What you will do:
Swap "Einlage" for "Sohle" everywhere in the data below, and reproduce every line otherwise unchanged.

Stored dataset items
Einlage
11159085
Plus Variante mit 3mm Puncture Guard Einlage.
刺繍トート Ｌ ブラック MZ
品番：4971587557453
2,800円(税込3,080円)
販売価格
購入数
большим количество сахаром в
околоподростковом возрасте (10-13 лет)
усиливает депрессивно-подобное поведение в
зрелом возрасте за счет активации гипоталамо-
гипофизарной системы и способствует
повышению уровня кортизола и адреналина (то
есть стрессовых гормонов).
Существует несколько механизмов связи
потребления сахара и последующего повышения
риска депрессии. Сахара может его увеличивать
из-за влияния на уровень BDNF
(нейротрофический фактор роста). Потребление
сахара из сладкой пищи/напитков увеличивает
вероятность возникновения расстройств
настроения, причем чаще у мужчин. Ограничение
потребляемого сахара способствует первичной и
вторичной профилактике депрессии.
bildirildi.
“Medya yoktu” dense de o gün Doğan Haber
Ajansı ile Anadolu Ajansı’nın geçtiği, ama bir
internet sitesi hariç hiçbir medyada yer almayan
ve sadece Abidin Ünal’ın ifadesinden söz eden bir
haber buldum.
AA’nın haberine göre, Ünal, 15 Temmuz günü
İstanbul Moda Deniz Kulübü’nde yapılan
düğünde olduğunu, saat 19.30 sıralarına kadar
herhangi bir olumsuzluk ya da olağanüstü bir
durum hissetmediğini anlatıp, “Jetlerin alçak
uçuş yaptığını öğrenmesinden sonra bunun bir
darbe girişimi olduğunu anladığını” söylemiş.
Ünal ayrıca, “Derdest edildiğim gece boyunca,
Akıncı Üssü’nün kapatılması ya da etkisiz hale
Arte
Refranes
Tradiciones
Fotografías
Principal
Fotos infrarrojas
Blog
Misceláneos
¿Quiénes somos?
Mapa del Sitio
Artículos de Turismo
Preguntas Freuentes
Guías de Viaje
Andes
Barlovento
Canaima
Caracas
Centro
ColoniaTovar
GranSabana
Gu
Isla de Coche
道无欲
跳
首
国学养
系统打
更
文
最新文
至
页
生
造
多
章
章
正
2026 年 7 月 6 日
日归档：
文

Exercise solution:
Sohle
11159085
Plus Variante mit 3mm Puncture Guard Sohle.
刺繍トート Ｌ ブラック MZ
品番：4971587557453
2,800円(税込3,080円)
販売価格
購入数
большим количество сахаром в
околоподростковом возрасте (10-13 лет)
усиливает депрессивно-подобное поведение в
зрелом возрасте за счет активации гипоталамо-
гипофизарной системы и способствует
повышению уровня кортизола и адреналина (то
есть стрессовых гормонов).
Существует несколько механизмов связи
потребления сахара и последующего повышения
риска депрессии. Сахара может его увеличивать
из-за влияния на уровень BDNF
(нейротрофический фактор роста). Потребление
сахара из сладкой пищи/напитков увеличивает
вероятность возникновения расстройств
настроения, причем чаще у мужчин. Ограничение
потребляемого сахара способствует первичной и
вторичной профилактике депрессии.
bildirildi.
“Medya yoktu” dense de o gün Doğan Haber
Ajansı ile Anadolu Ajansı’nın geçtiği, ama bir
internet sitesi hariç hiçbir medyada yer almayan
ve sadece Abidin Ünal’ın ifadesinden söz eden bir
haber buldum.
AA’nın haberine göre, Ünal, 15 Temmuz günü
İstanbul Moda Deniz Kulübü’nde yapılan
düğünde olduğunu, saat 19.30 sıralarına kadar
herhangi bir olumsuzluk ya da olağanüstü bir
durum hissetmediğini anlatıp, “Jetlerin alçak
uçuş yaptığını öğrenmesinden sonra bunun bir
darbe girişimi olduğunu anladığını” söylemiş.
Ünal ayrıca, “Derdest edildiğim gece boyunca,
Akıncı Üssü’nün kapatılması ya da etkisiz hale
Arte
Refranes
Tradiciones
Fotografías
Principal
Fotos infrarrojas
Blog
Misceláneos
¿Quiénes somos?
Mapa del Sitio
Artículos de Turismo
Preguntas Freuentes
Guías de Viaje
Andes
Barlovento
Canaima
Caracas
Centro
ColoniaTovar
GranSabana
Gu
Isla de Coche
道无欲
跳
首
国学养
系统打
更
文
最新文
至
页
生
造
多
章
章
正
2026 年 7 月 6 日
日归档：
文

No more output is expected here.